At noon he was drinking in the lounge bar corner
With a sergeant of police and a racehorse owner
When the Angel of Death looked over his shoulder -
"Could you spare a moment, Flanagan?"
Oh the deck was cut; the bets were laid;
But the very last card that Barney played
Was the Deadman's Trump, the bullet of Spades -
"Would you like more air, Mr. Flanagan?"
The priest came running but the priest came late
For Barney was banging at the Pearly Gate.
St Peter said, "Quiet! You'll have to wait
For a hundred masses, Flanagan."
The regular boys and the loud accountants
Left their nips and their seven-ounces
As chickens fly when the buzzard pounces -
"Have you heard about old Flanagan?"
Cold in the parlour Flanagan lay
Like a bride at the end of her marriage day.

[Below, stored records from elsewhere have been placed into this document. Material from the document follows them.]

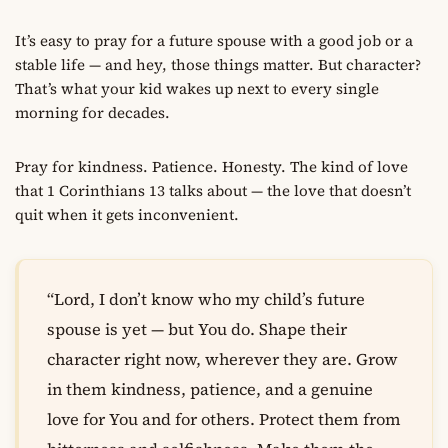
It’s easy to pray for a future spouse with a good job or a
stable life — and hey, those things matter. But character?
That’s what your kid wakes up next to every single
morning for decades.
Pray for kindness. Patience. Honesty. The kind of love
that 1 Corinthians 13 talks about — the love that doesn’t
quit when it gets inconvenient.
“Lord, I don’t know who my child’s future
spouse is yet — but You do. Shape their
character right now, wherever they are. Grow
in them kindness, patience, and a genuine
love for You and for others. Protect them from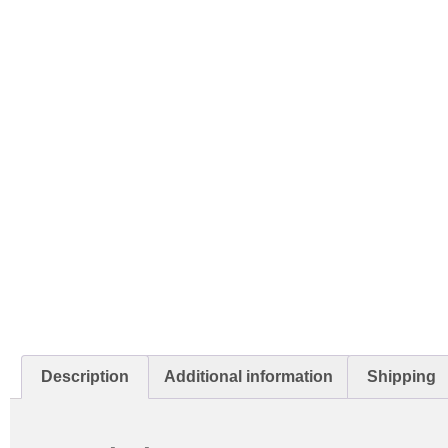
Description
Additional information
Shipping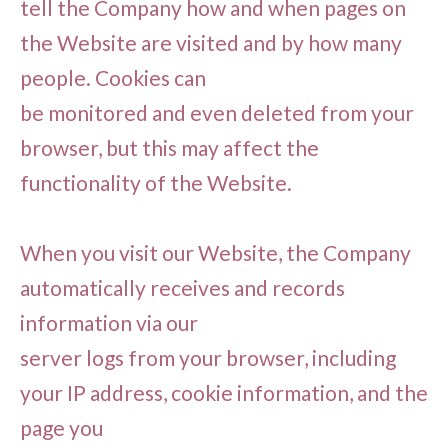
tell the Company how and when pages on
the Website are visited and by how many
people. Cookies can
be monitored and even deleted from your
browser, but this may affect the
functionality of the Website.
When you visit our Website, the Company
automatically receives and records
information via our
server logs from your browser, including
your IP address, cookie information, and the
page you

The Waterside Workers' Band will play
A brass goodbye to Flanagan.
While publicans drink their profits still.
While lawyers flock to be in at the kill,
While Aussie barmen milk the till
We will remember Flanagan.
For Barney had a send-off and no mistake.
He died like a man for his country's sake;
And the Governor-General came to his wake.
Drink again to Flanagan!
Despise not, O Lord, the work of Thine own hands
And let light perpetual shine upon him.